> _Instructions for the task_:
Convert the records from the line with "family: Gentianaceae" through the end of the records into a two-column CSV with the headers field and answer. Write one row per line, with its text and its answer each in a single quoted field and any line breaks turned into spaces, and leave out the pictures.

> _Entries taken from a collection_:
/---
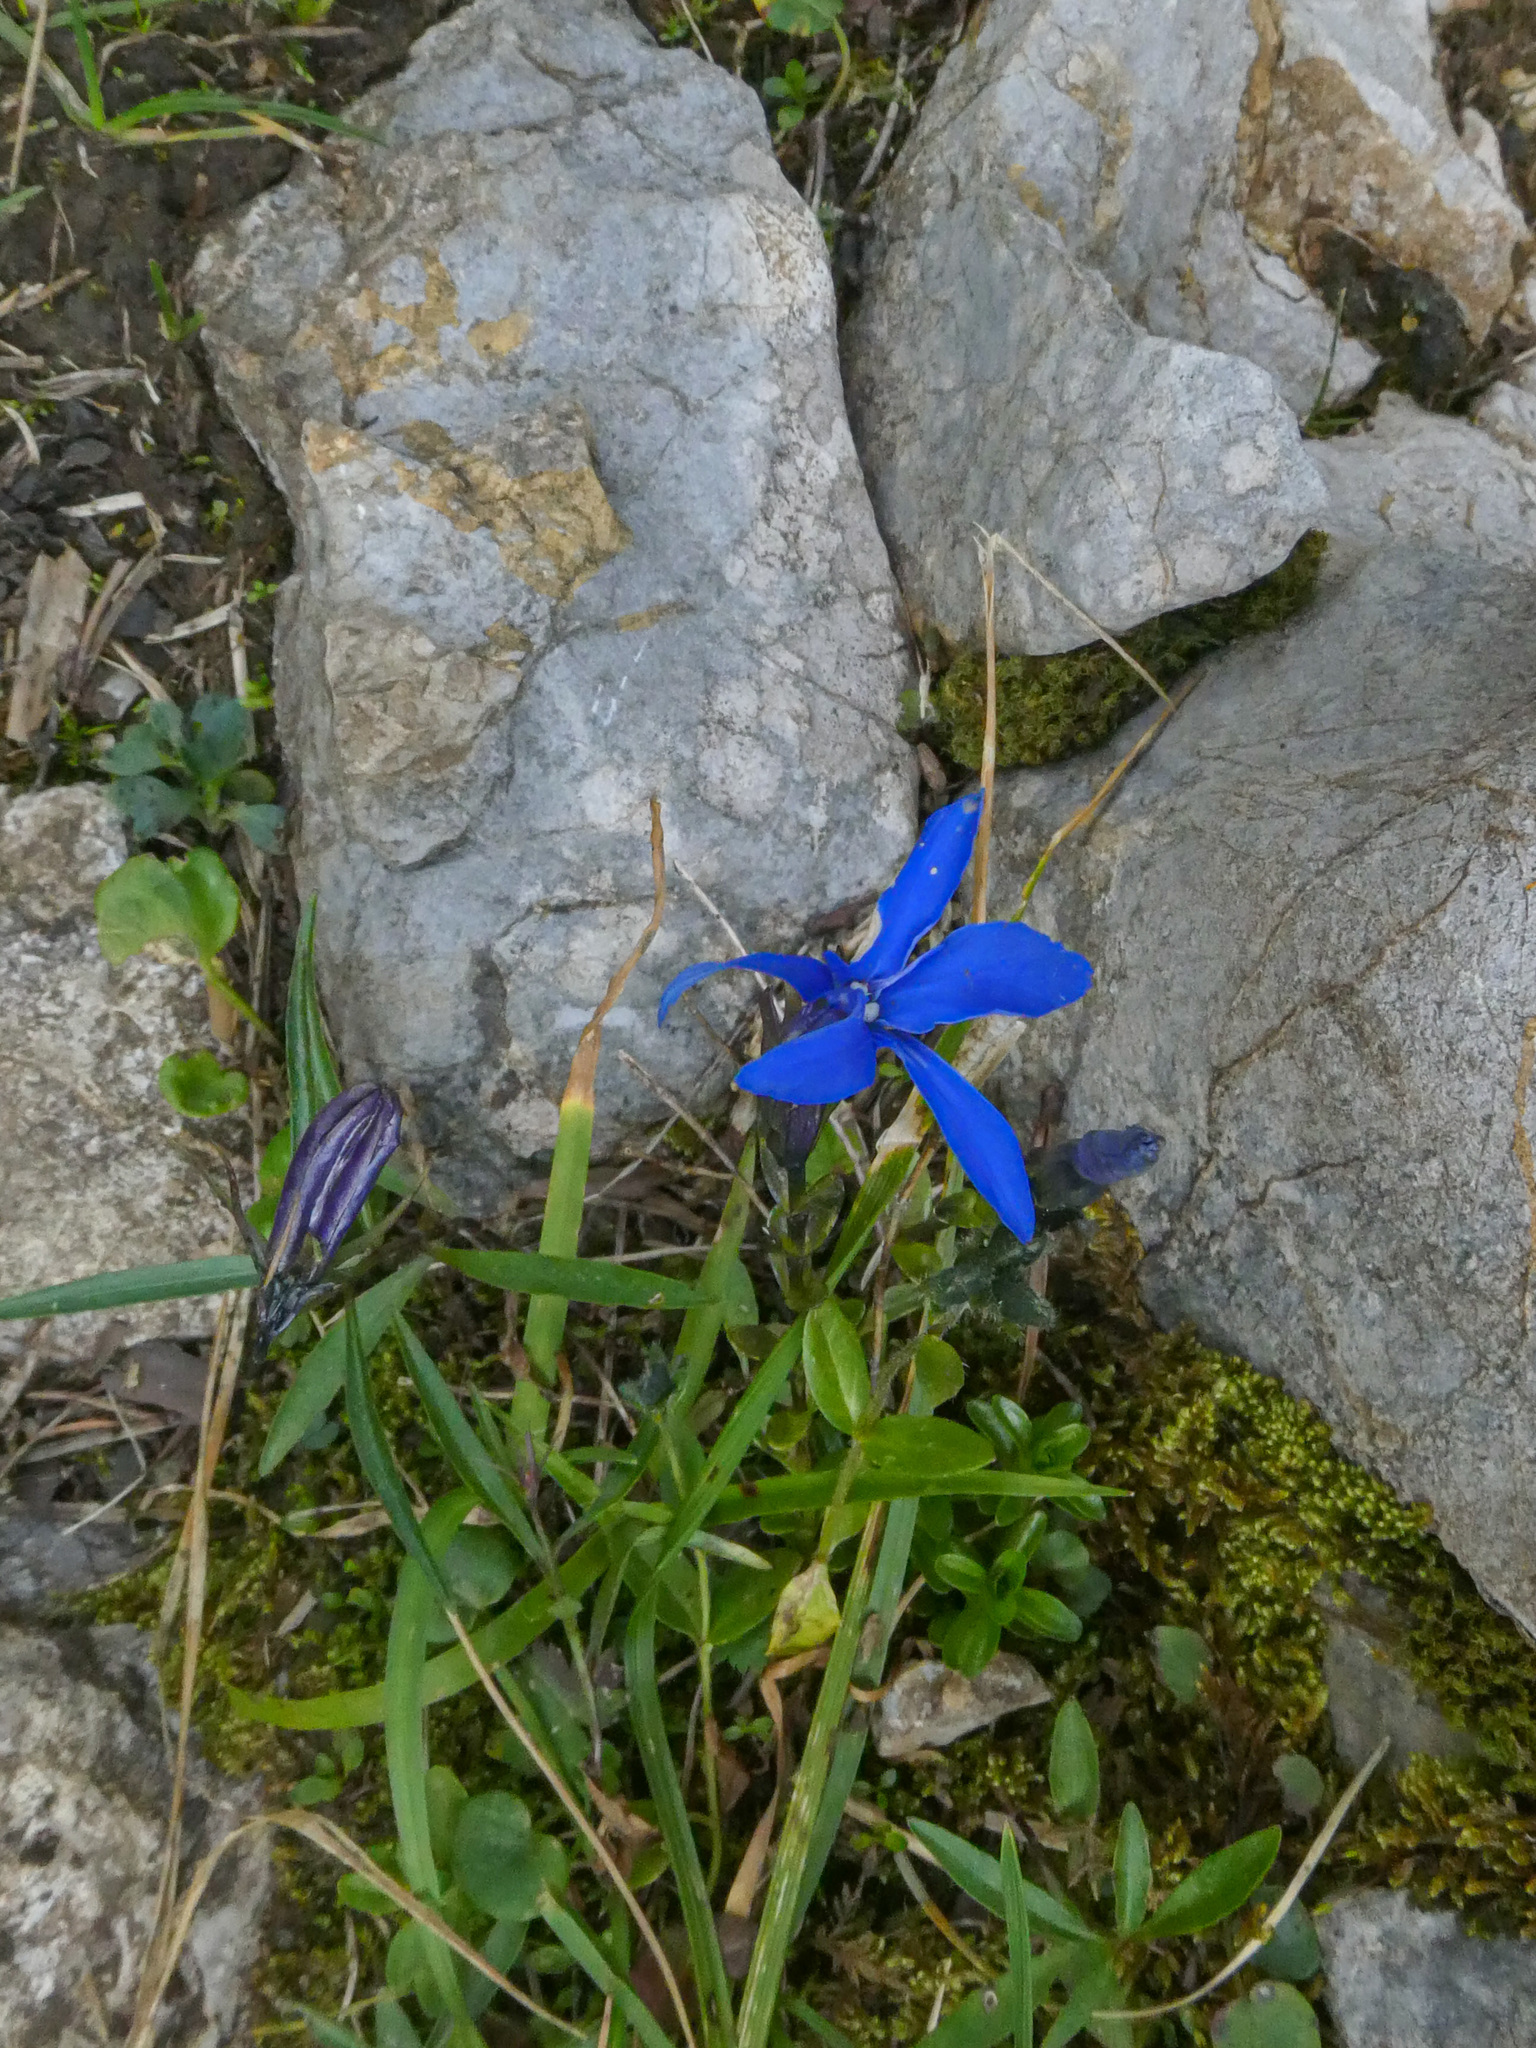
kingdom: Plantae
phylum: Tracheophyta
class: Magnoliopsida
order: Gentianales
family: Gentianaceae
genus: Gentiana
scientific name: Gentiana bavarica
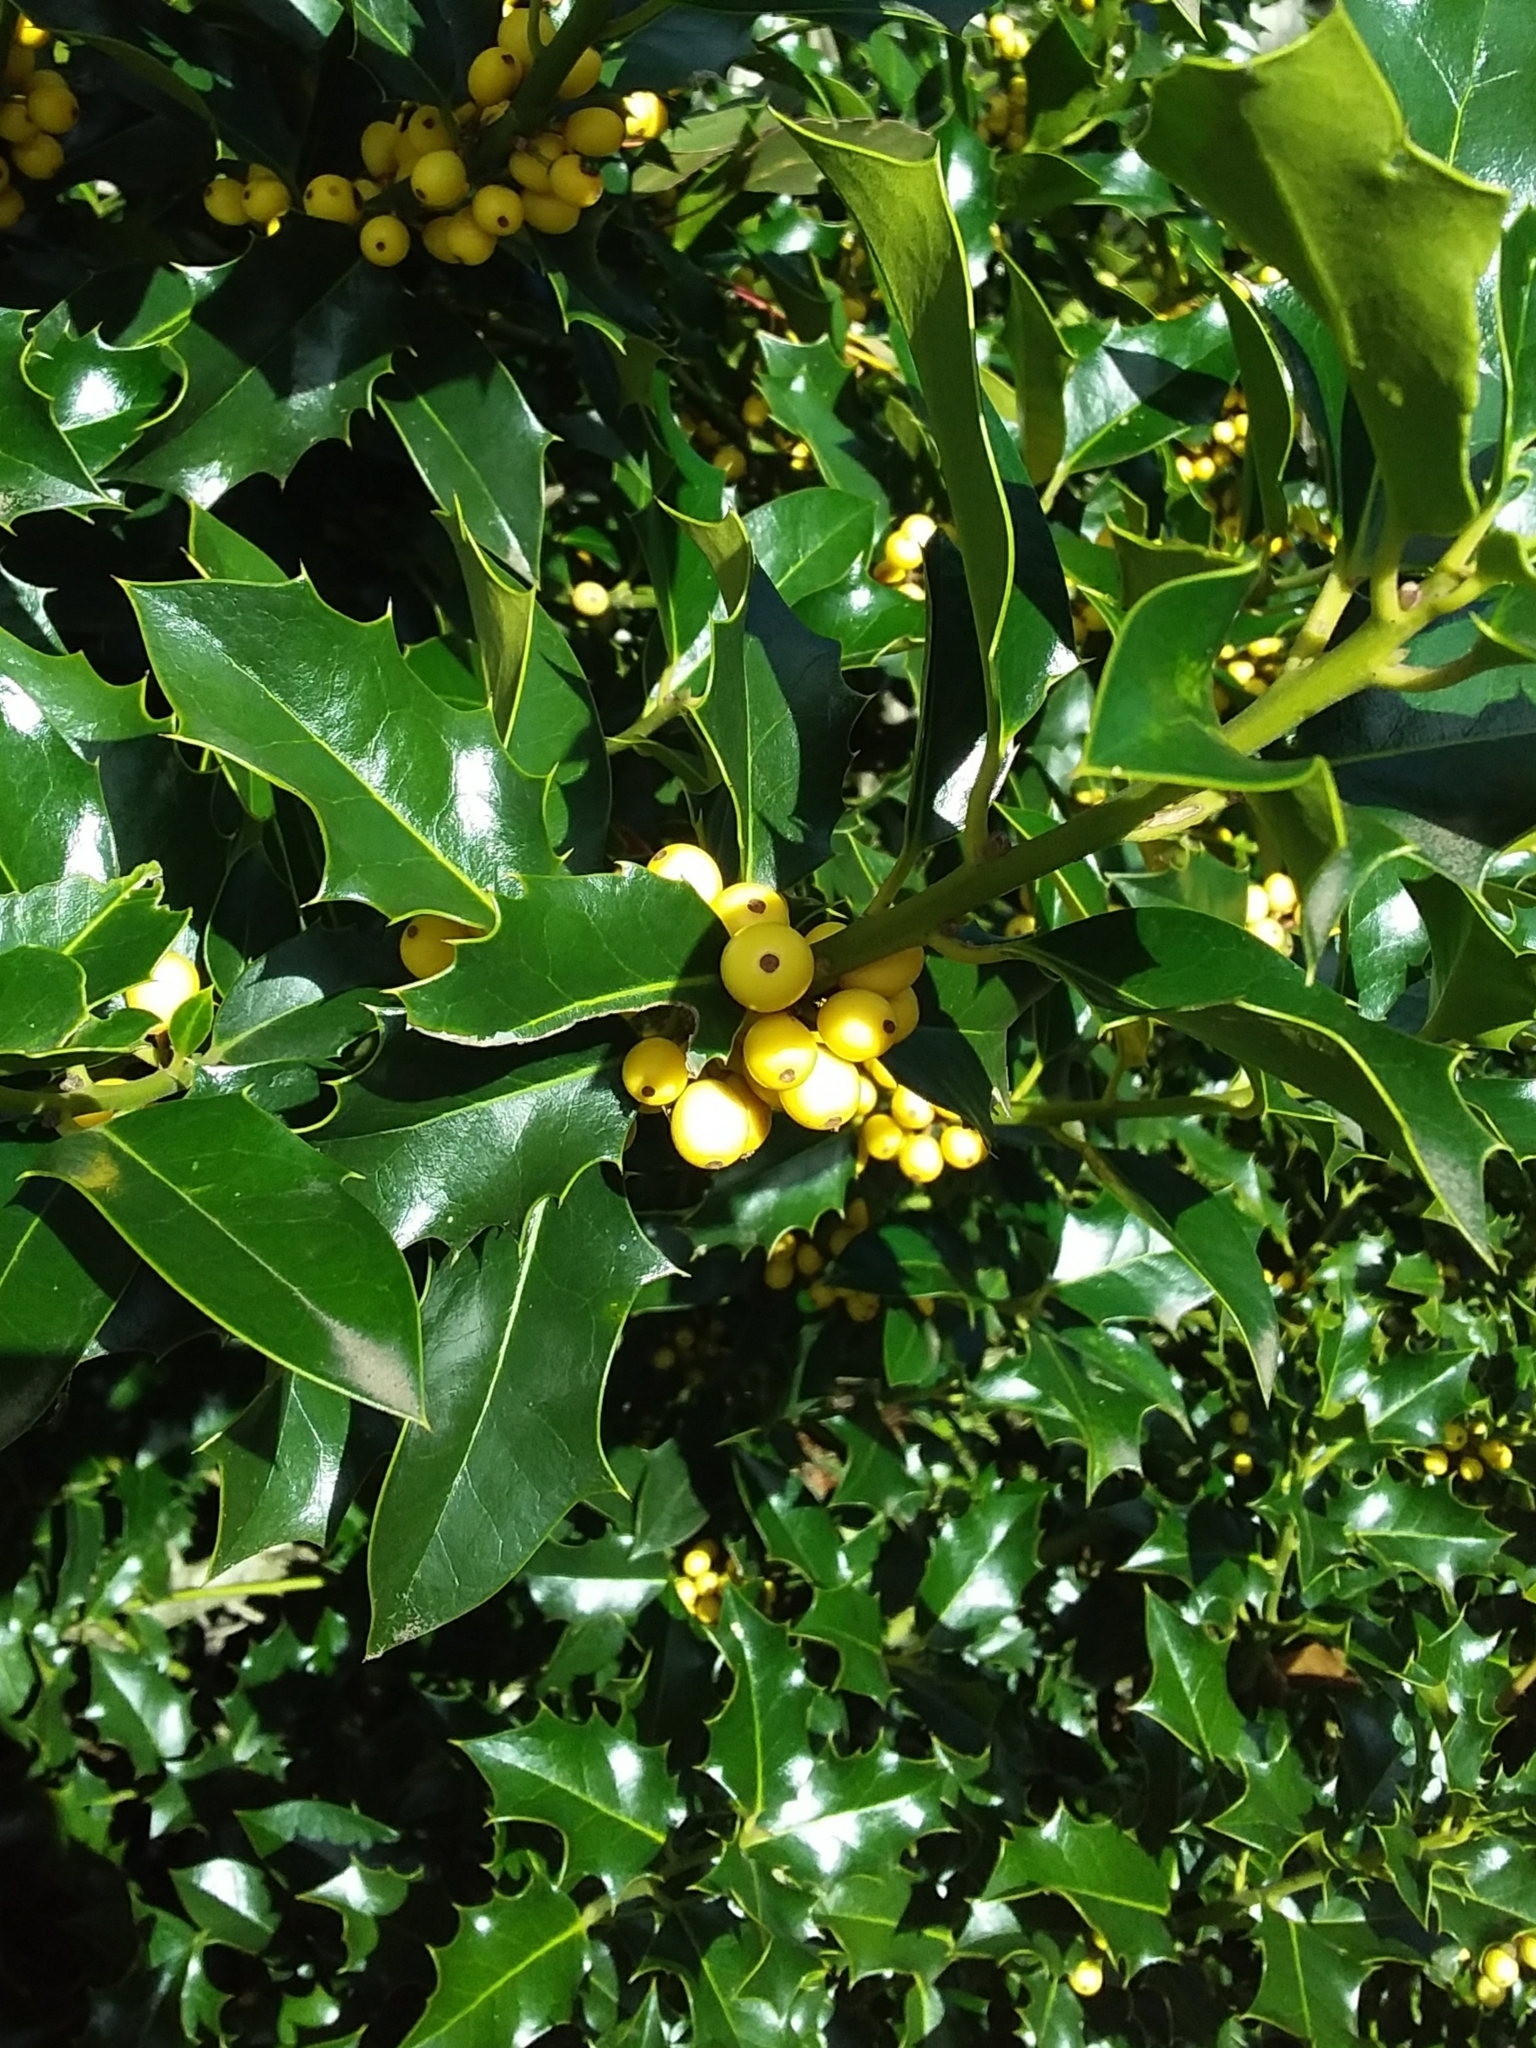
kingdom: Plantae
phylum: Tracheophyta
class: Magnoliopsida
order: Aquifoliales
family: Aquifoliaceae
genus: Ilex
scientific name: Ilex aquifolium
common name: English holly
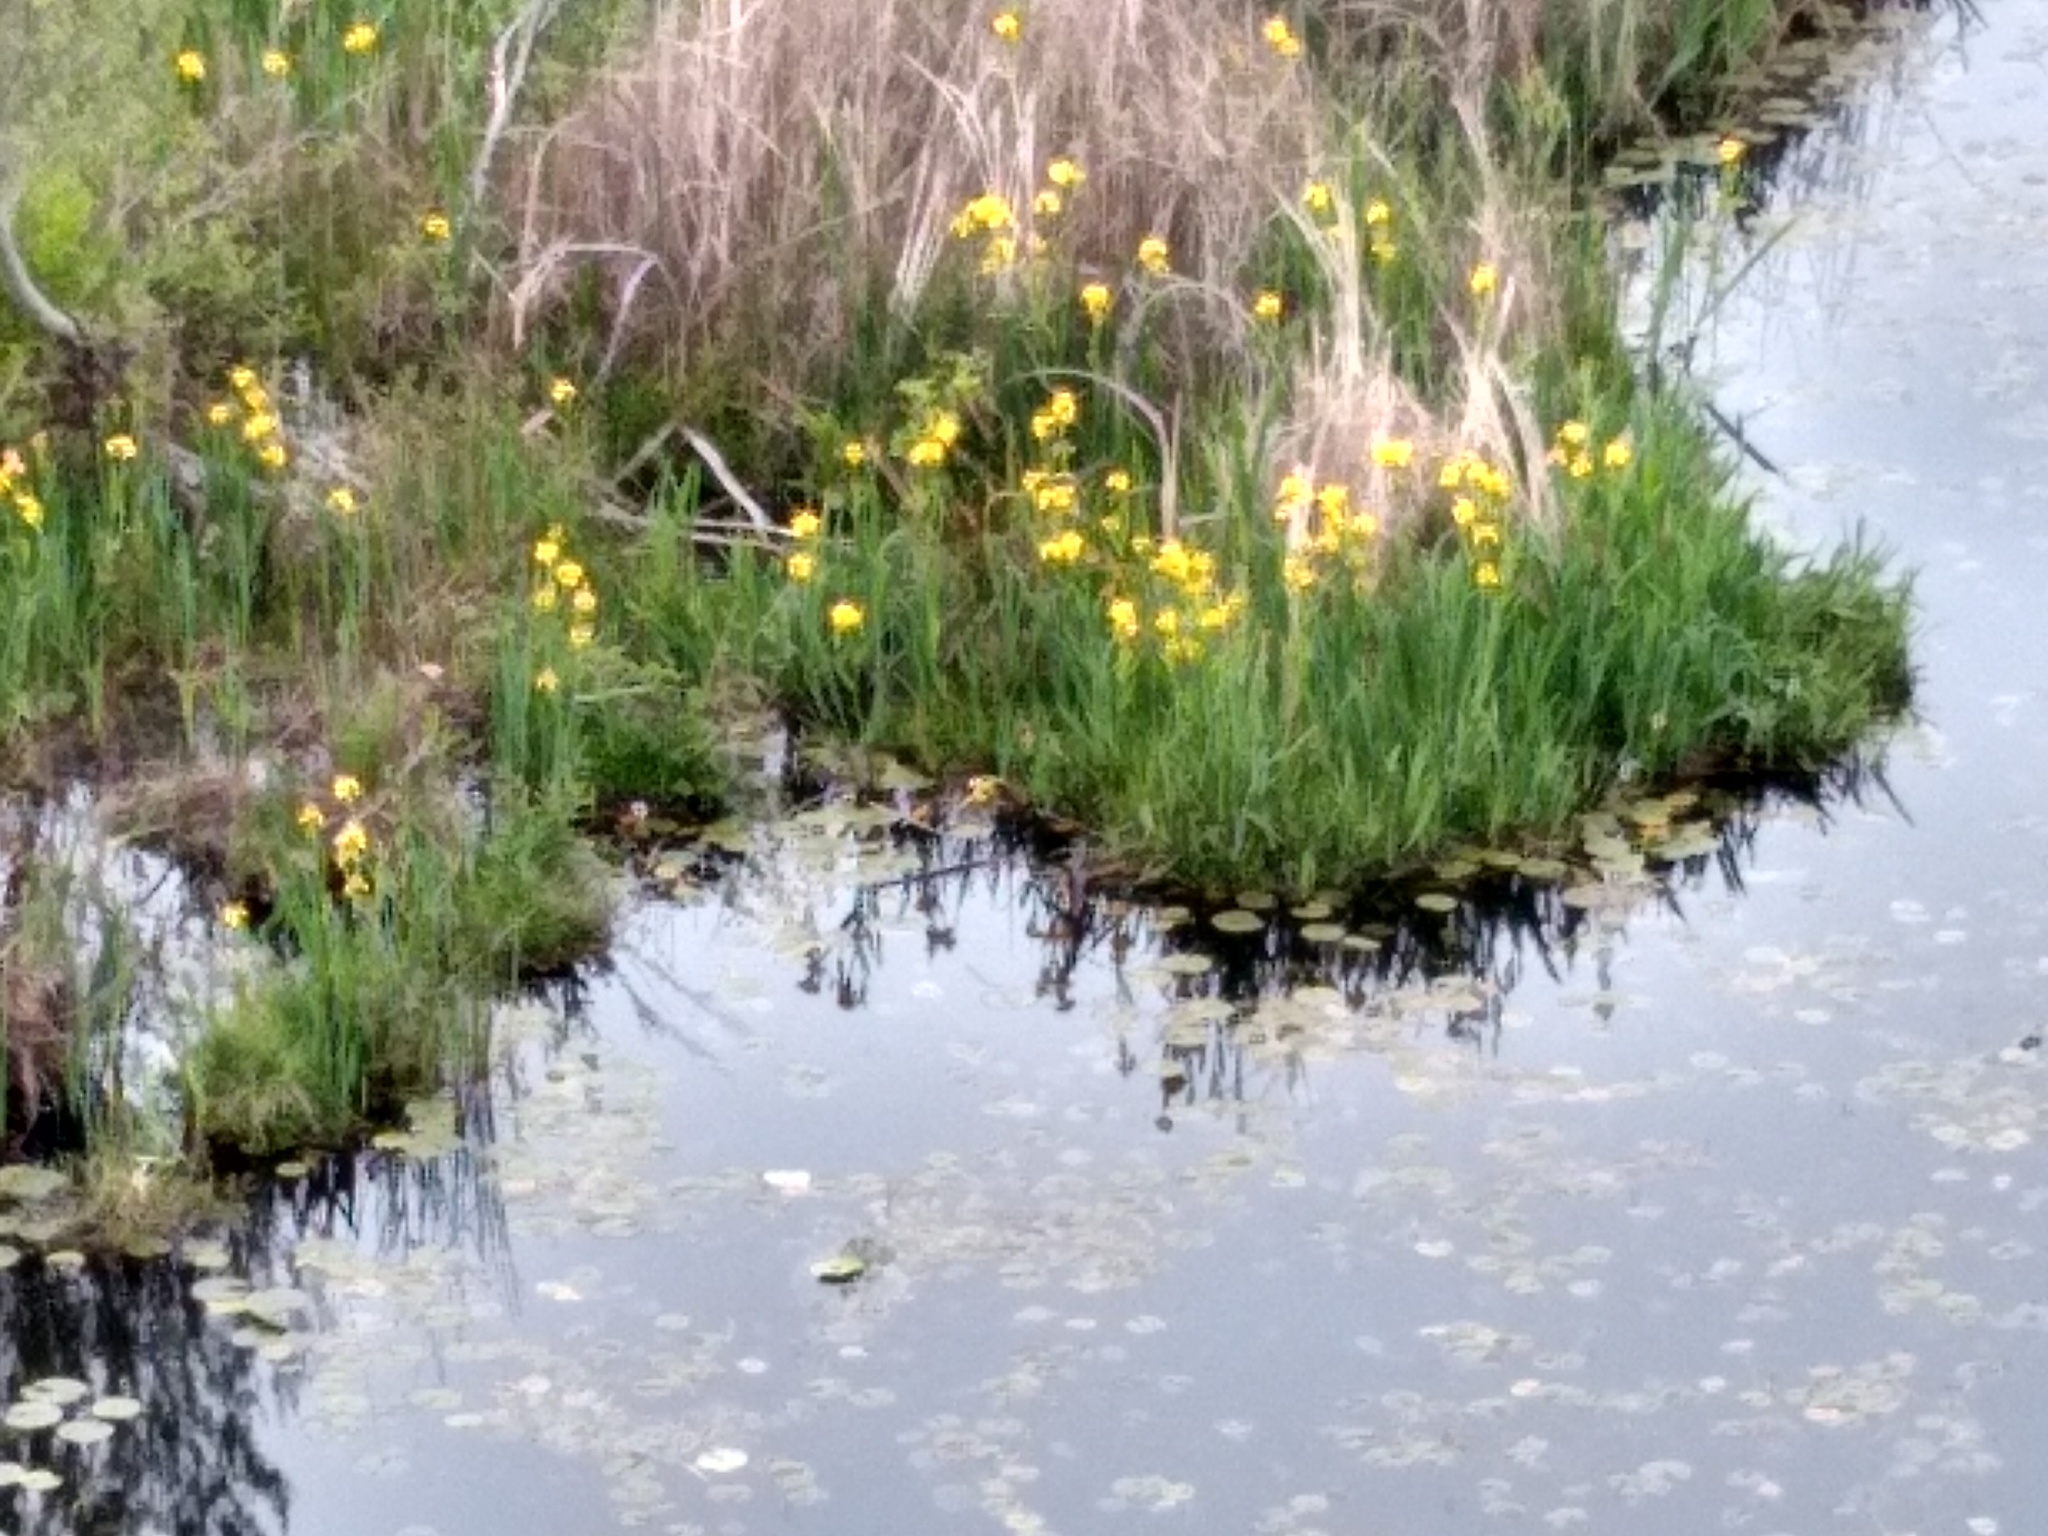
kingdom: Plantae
\---
> _Solution to the problem_:
field,answer
"family:","Gentianaceae"
"genus:","Gentiana"
"scientific name:","Gentiana bavarica"
"kingdom:","Plantae"
"phylum:","Tracheophyta"
"class:","Magnoliopsida"
"order:","Aquifoliales"
"family:","Aquifoliaceae"
"genus:","Ilex"
"scientific name:","Ilex aquifolium"
"common name:","English holly"
"kingdom:","Plantae"